Each physical quantity and constant varies depending on the number of length dimensions in it. For example since Planck's constant has a length dimension of 2, so it's change with time is
$h=h_0e^{2Ht}$
where $H$ is an expansion constant and $t$ is time.
\begin{array}{c|c|c}
{quantity} & {length-dimension} & {change}\\
\hline
length & 1 & e^{Ht}\\
mass & 0 & constant\\
time & 0 & constant\\
h & 2 & e^{2Ht}\\
c & 1 & e^{Ht}\\
G & 3 & e^{3Ht}\\
Area & 2 & e^{2Ht}\\
\end{array}
etc...
It would be hard to rule out such an expansion and changing of constants, especially if the redshift of light from distant stars is regarded as due to it. If the energy of a photon is conserved during flight, but was emitted when Planck's constant was lower, then from $E=hf$, the frequency of the received photon would be lower and the light from a distant star would be redshifted.
It also leads to the conclusion that the matter density would be measured to be $0.25$ or $0.33$ from galaxy clusters and supernovae data respectively. A Diagram of supernovae data is below and then more details of the calculations.
and 
The diagrams show the distance modulus predicited by this type of expansion, top curve. Concordance cosmology with a matter density of 0.3 and 1.0 are the middle and bottom curve respectively.
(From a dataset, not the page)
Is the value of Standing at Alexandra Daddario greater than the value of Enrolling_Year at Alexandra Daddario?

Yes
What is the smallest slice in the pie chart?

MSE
The second diagram is an enlargement of the first.
Matter density from Galaxy Clusters etc...
Traditionally the scale factor of the universe at redshift $z$ is
$a=\frac{1}{1+z}\tag{1}$
If the energy of the photon is conserved during flight, from $E=hf$ and $h=h_0e^{2Ht}$
For an emitted wavelength of $\lambda_1$
$z=\frac{\lambda_1e^{2Ht}-\lambda_1}{\lambda_1}$
$1+z = e^{2Ht}=a^{-2}$ ,
($a$ decreases with increasing $z$ in an expanding universe)
so
$a=\frac{1}{\sqrt{1+z}}\tag{2}$
For small distance $d$
$\frac{v}{c} =z= e^{2H\frac{d}{c}}-1=\frac{2Hd}{c}$
$v=2Hd\tag{3}$
i.e. Hubble’s law is still valid but we identify the expansion parameter $H$ with half of Hubble’s constant $H_0$
this leads to the conclusion that the matter density will be measured to be $\frac{1}{4}$ of the true value, as follows.
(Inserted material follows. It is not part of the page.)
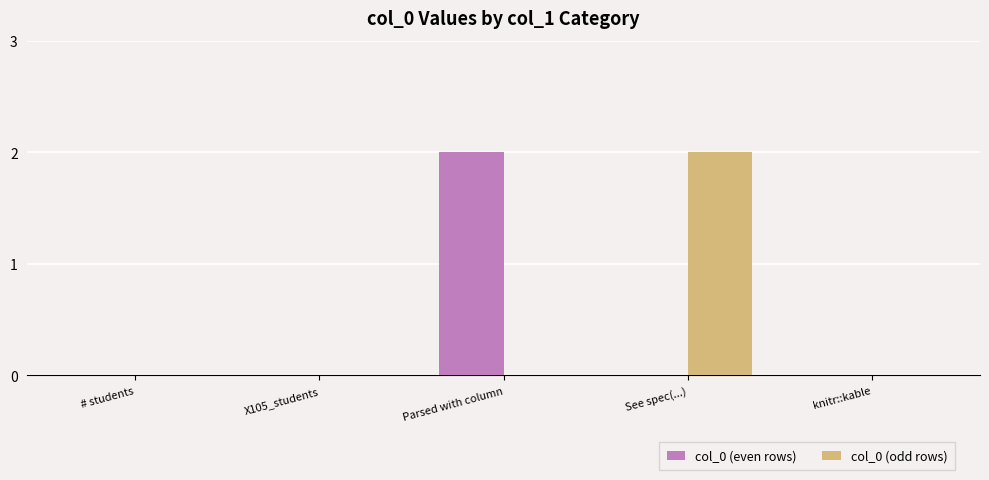

Is it true that col_0 (even rows) equals 0 at knitr::kable?

True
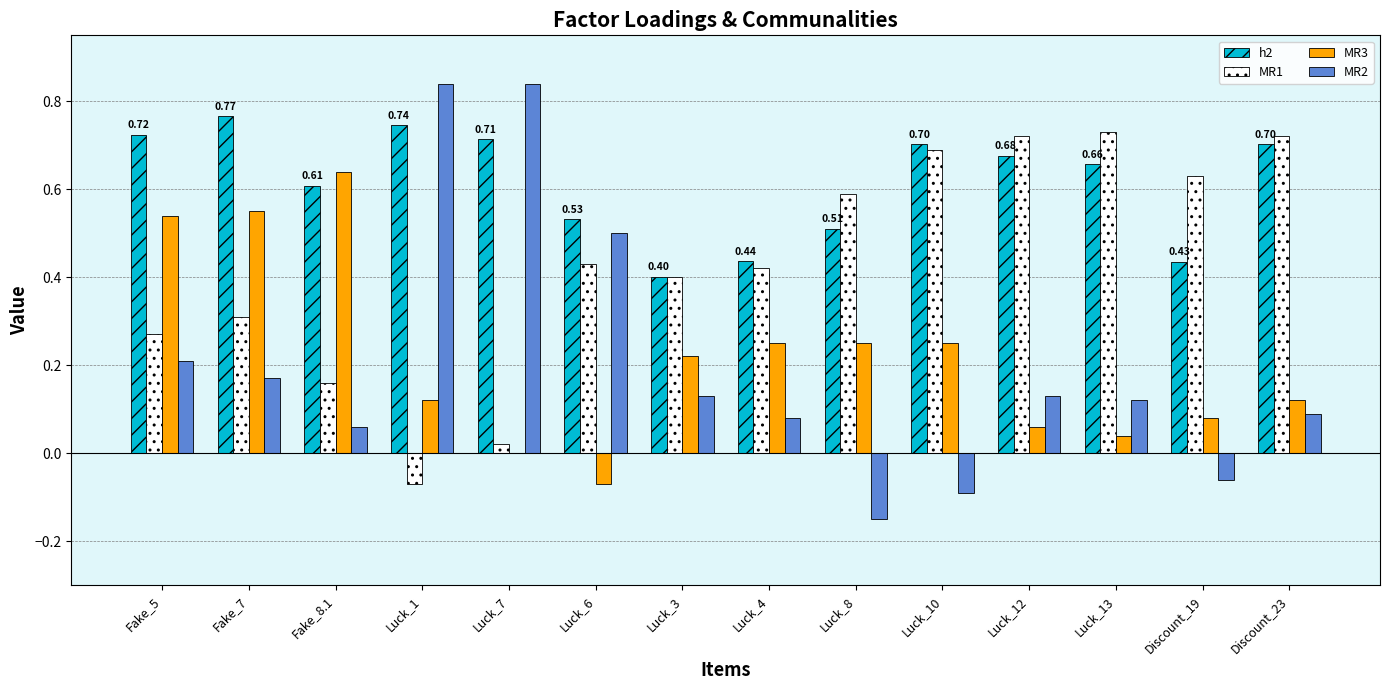

How many groups of bars are there?

14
$\Omega_m = \frac{\rho}{\rho_{crit}}\tag{4}$
$\rho_{crit}=\frac{3H(z)^2}{8\pi G}\tag{5}$
If the value for $ H(z)$ used in $\rho_{crit}$ is twice the true value, then the apparent matter density would be measured as $0.25$ instead of $1$.
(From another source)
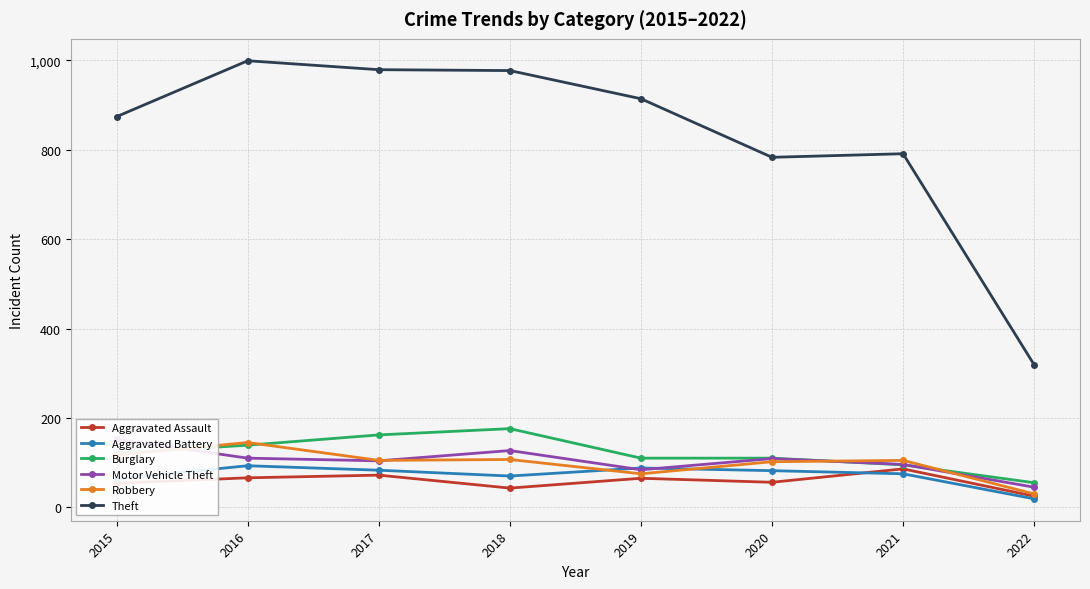

How many interior local peaks does the Motor Vehicle Theft series have?

2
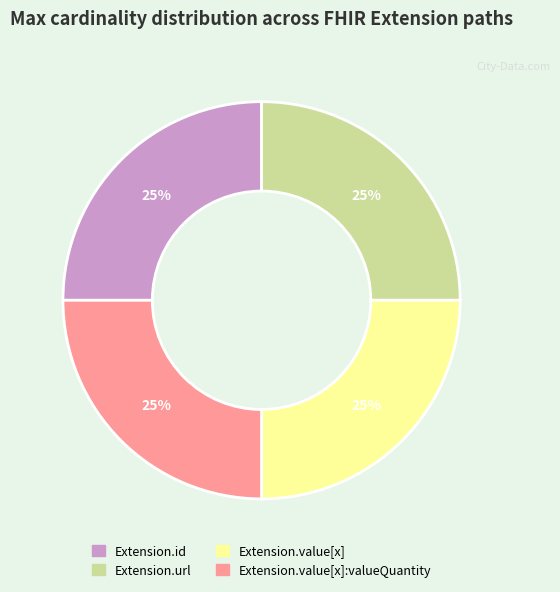

Is there any slice that represents more than half of the pie?

No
Matter Density from Supernovae Data.
In LCDM the Hubble parameter is
$H(z)=H_0\sqrt{\Omega_m {(1+z)}^3+\Omega_k{(1+z)}^2+\Omega_\Lambda}$
The comoving distance is obtained from
$D_M=\int_0^z \frac{c}{H(z)} dz$
Using a flat universe approximation, omitting $\frac{c}{H_0}$ and using $m$ for $\Omega_m$ ,the comoving distance, for small $z$ is
$\int_0^z(m(1+3z+3z^2+\dots )+1-m)^{-\frac{1}{2}}dz$
$=\int_0^z(1+3mz+3mz^2)^{-\frac{1}{2}}dz =\int_0^z(1-\frac{3}{2}mz+\dots)dz$
$=z-\frac{3mz^2}{4}\tag{6}$
For the type of expansion that we hope to rule out,
The co-moving distance is
$D_M=\int_t^0 \frac{c}{a(t)} dt$
$a=\frac{1}{\sqrt{1+z}}$
$\frac{da}{dt}=\frac{da}{dz} \times \frac{dz}{dt} ={-\frac{1}{2}(1+z)^{-\frac{3}{2}}}\times\frac{dz}{dt}$
$H(z)=H=\frac{\dot{a}}{a}=\frac{-1}{2(1+z)}\times\frac{dz}{dt}$
$dt=\frac{-1}{2H(1+z)}dz$
$D_M=\int_0^z \frac{c}{2H}{(1+z)}^{-\frac{1}{2}} dz$
$D_M=\frac{2c}{H_0}(\sqrt{1+z}-1)\tag{7}$
again omitting $\frac{c}{H_0}$ and for small $z$, $(7)$ becomes
$2(1+\frac{1}{2}z-\frac{1}{8}z^2-1)$
$=z-\frac{z^2}{4}\tag{8}$
there is a match between $(6)$ and $(8)$ if $m=\frac{1}{3}$
So we conclude from Galaxy and supernovae data, or combinations of data sets, that the matter density would be measured, with this type of expansion, at between $0.25$ and $0.33$. As it is measured at this value, it's concluded that the expansion cannot be ruled out this way. A diagram with supernovae data is above.
So the answer to your question is that the fundamental constants could be changing in proportion - and as such a changing constants situation actually matches all observations, it is very difficult to rule it out.